Tuesday, December 31, 2019

This is 2020

I’VE BEEN KIND OF AN EMOTIONAL INTROSPECTIVE MESS THIS WEEK. Not sure where all my feelings are pouring from but I’m doing my best to manage and not heap every thought onto the people I love. Writing is becoming more consistent. Reading is becoming a much larger part of my life. I think I’m in a good headspace. 

I use this blog to write about relationships and then men I date. Mostly towards the beginning or end. Recap or excitement, not a lot of deep self reflection in the midst of these love affairs. 

Some times I go through some really heavy shit and it’s months or years later before I want to write about it. It takes me a while to unpack the the deception and abuse I’ve endured over the years. I think I might have trouble acknowledging my roll of allowing behavior to continue. I think I wrap it in the nobility of unconditional love and grace but really it’s not the way God or anyone who cares for me would ever intend I live. 

But true to pattern, new relationship, lots of feelings and emotions rolling around, excitement and expectations. Hope of the promise of new and a different relationship so I have a lot to say, and process. Guess I’ll dive in:

Mr. Handyman is on a family vacation. His boys and parents up at the family condo in Created Butte. We are spending a week a part. Y’all I am good with distance. I am great with distance... I PREFER distance. I remember when I was married to my 2nd husband like wanting him to go on work trips or me to go on work trips just because I like my alone time. I take obnoxiously long baths reading and writing in the tub - but everyone leaves me alone. I liked my weekend boyfriend before he became my live in boyfriend.

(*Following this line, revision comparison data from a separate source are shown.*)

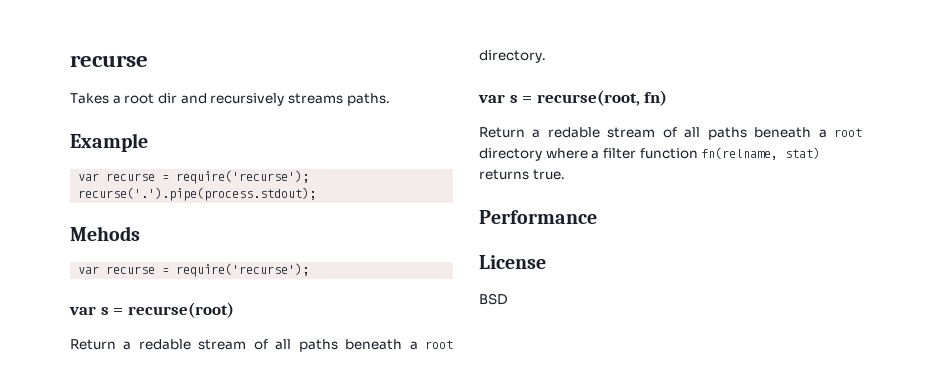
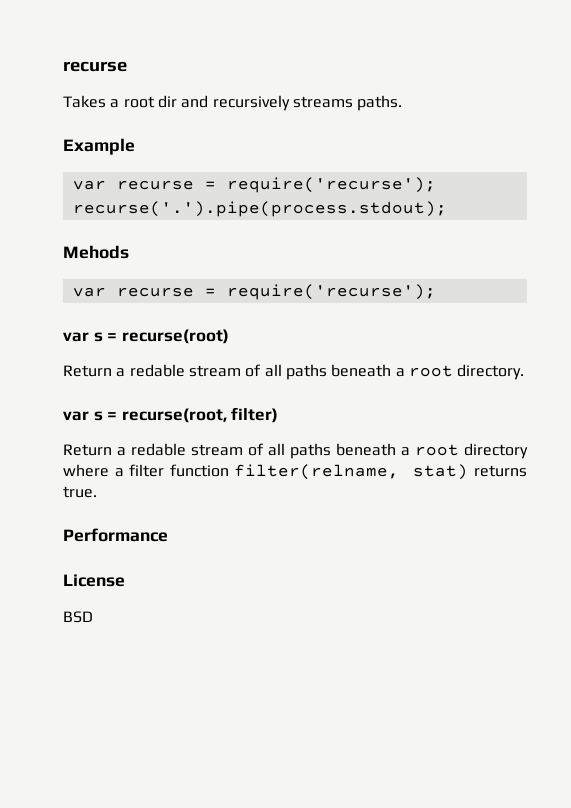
[644,90,668,106] fn) -> [231,407,279,423] filter)
[701,147,779,160] fn(relname, -> [234,464,400,480] filter(relname,

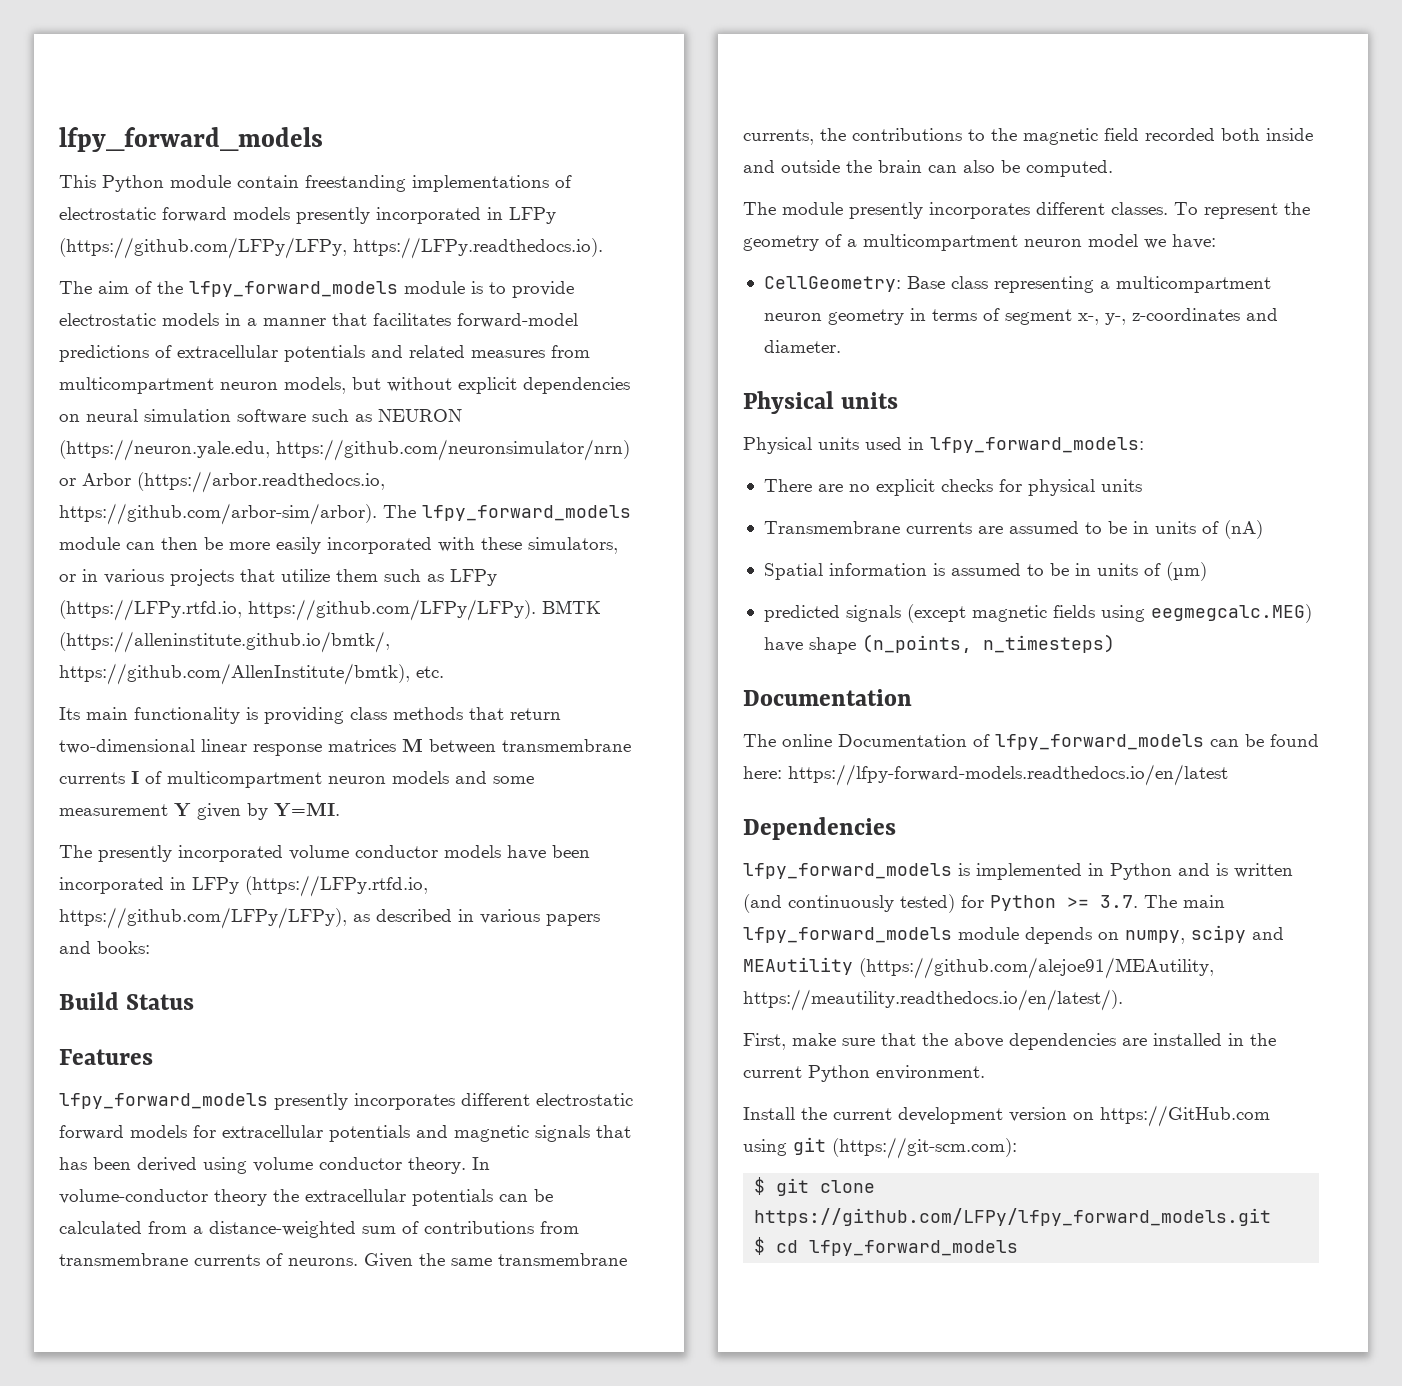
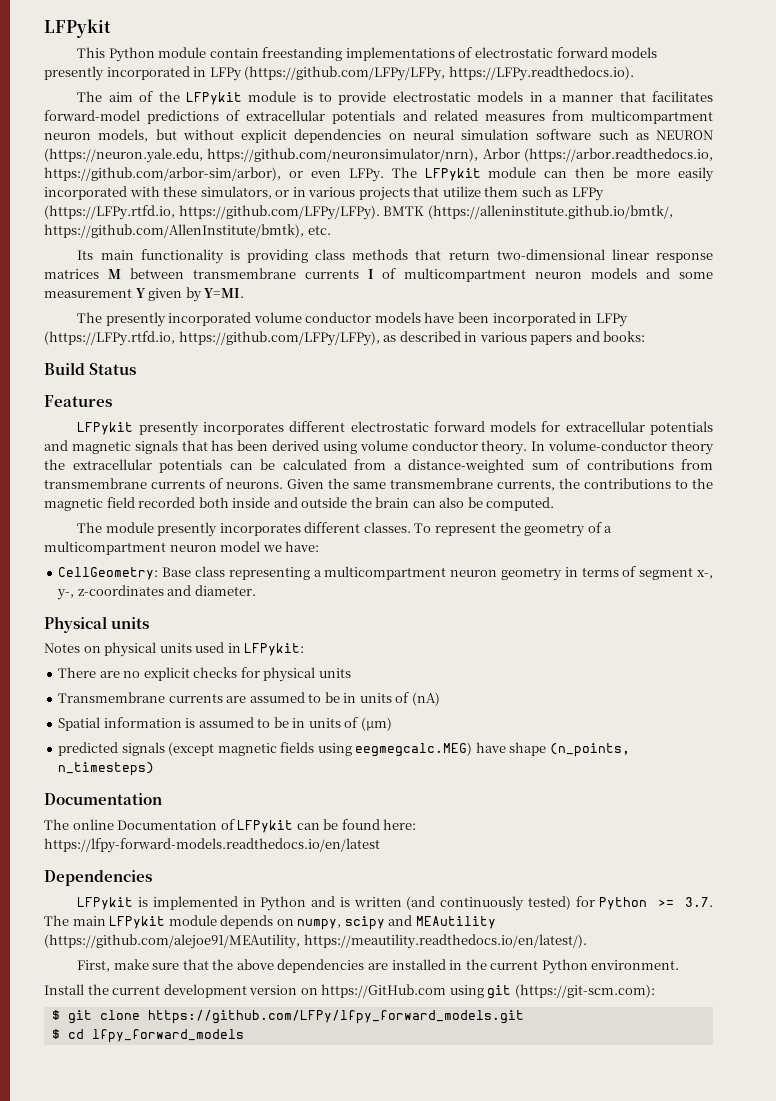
[59,127,323,152] lfpy_forward_models -> [44,19,111,38] LFPykit
[189,281,398,297] lfpy_forward_models -> [185,92,242,105] LFPykit
[276,439,630,461] [59,471,385,493] [59,503,631,525] https://github.com/neuronsimulator/nrn) or Arbor (https://arbor.readthedocs.io, https://github.com/arbor-sim/arbor). The lfpy_forward_models -> [207,148,714,162] [44,167,481,182] https://github.com/neuronsimulator/nrn), Arbor (https://arbor.readthedocs.io, https://github.com/arbor-sim/arbor), or even LFPy. The LFPykit
[59,1093,268,1109] lfpy_forward_models -> [77,422,134,435] LFPykit
[743,437,812,454] Physical -> [44,642,157,657] Notes on physical
[930,437,1144,453] lfpy_forward_models: -> [244,643,305,656] LFPykit:
[995,734,1204,750] lfpy_forward_models -> [237,820,294,833] LFPykit
[743,863,952,879] lfpy_forward_models -> [77,897,134,910] LFPykit
[743,927,952,943] lfpy_forward_models -> [109,916,166,929] LFPykit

Granted the distance just made his sex addiction easier to feed and hide. I liked dating a guy in okc because he was only around to take me to dinner once a week and the rest of my time was mine. That was cool until his wife called to let me know he was married. I even liked that the last guy travelled for work because I basically wanted to travel more too. 

I’m good with distance. I like space. I miss this man like I haven’t missed anyone maybe ever. It’s not like a boredom, wish he was here to do stuff with me. Or dependent, I can’t do stuff without someone. No this is like a real sincere I miss him. Like my heart misses him. Our closeness, our intimacy, the conversations that last entirely too long, the time we spend together. I just miss the hell out of this man and THAT is freaking me out. 

So we should just go ahead and acknowledge that I’m pretty much head over heels in love with this man. He’s kind and patient and he works really hard to know me. He makes me feel seen and heard. He apologizes when he hurts me even if he isn’t wrong. He understands my point of view on absolutely everything. He gets deep in his own emotions and pain and he shares with me. He is intimately invested in our relationship. This man knows how to love, love hard and deeply care for people. 

He has so much to give and I have so much to give and we are just the most obnoxious ball of build each other up, processing pain, no secrets, ugly cry, deep seeded insecurities, here are my flaws. Love me as I am and I’ll become the best version of me and love you back 10x over. This man clams me, he reads me, he sees me, he prays over me, he walks in faith with me and he tells me I’m gorgeous even though I’m soft and he has abs and a chest that make me bite my lip when he’s shirtless. 

I’m insane over this man and I really didn’t want to be. 

We said it would be fun and light. We gave eachother the don’t fall in love with me speeches. We made a plan. I knew when he kissed me at a corner table in doubleshot. When he just grabbed my face and kissed me, I was in love. But he was too. I could feel it. 

I’m easy to know. I’m open and vulnerability is a trait I have honed and one I deeply desire. There isn’t a lot of armor or walls. I’m ok with letting people in. I’ve overcome some intense heartbreak. Like really insane stuff, so I’m not really afraid of being hurt. I can overcome pain, heartbreak and disappointment. I just don’t think I’ve found anyone with similar love languages, a similar past, that is so drawn to my empathetic nature and even though we’ve both been damaged; he’s open and vulnerable with me. 

So I miss him. I haven’t missed a man maybe ever but I miss this one. 

I’m so impressed by the foundation we are intentionally laying. The goals we have and the life we want together, someday. Not soon, but when it’s right and we have walked through seasons together. I love how he loves his kids, his parents, respects his ex wife, is so open and willing to be a part of my family. He loves my family, my monster and even has sent her crazy father business. 

He embodies patience, kindness, loyalty, strength. He’s soft and open and his protective and passionate. I look at him and I sometimes tear up because I’m so thankful and loved so well. Sometimes he looks at me and I see his tears too. He said I love you first and abruptly and he meant it. He says it on accident and gets embarrassed when he hangs up the phone in front of his parents. He is thankful they like me and they’re open to me after all he’s been through. I appreciate him. I’m obsessed with him in all the best ways. I’m surprised and overwhelmed almost daily. He’s the man of God I’ve always wanted and never thought I could have. He’s too good for me and I plan to work really hard to love him as well as he does me.